Activity
Reproduce the extracted text from all of the material below, substituting "CZK" for every occurrence of "Kč" and leaving everything else unchanged. Omit the pictures from your output.

(Text extracted from each page)
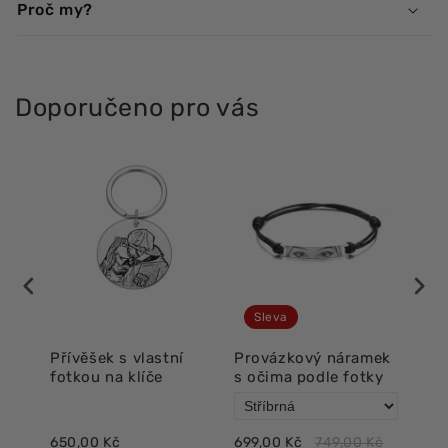
Proč my?
Doporučeno pro vás
Sleva
í
Přívěšek s vlastní
Provázkový náramek
Lux
fotkou na klíče
s očima podle fotky
oči
650,00 Kč
699,00 Kč
749,00 Kč
718,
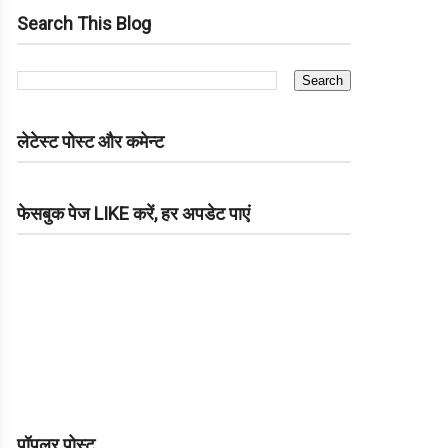
Search This Blog
लेटेस्ट पोस्ट और कमेन्ट
फेसबुक पेज LIKE करें, हर अपडेट पाएं
पॉपुलर पोस्ट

Solved problem
Proč my?
Doporučeno pro vás
Sleva
í
Přívěšek s vlastní
Provázkový náramek
Lux
fotkou na klíče
s očima podle fotky
oči
650,00 CZK
699,00 CZK
749,00 CZK
718,
Search This Blog
लेटेस्ट पोस्ट और कमेन्ट
फेसबुक पेज LIKE करें, हर अपडेट पाएं
पॉपुलर पोस्ट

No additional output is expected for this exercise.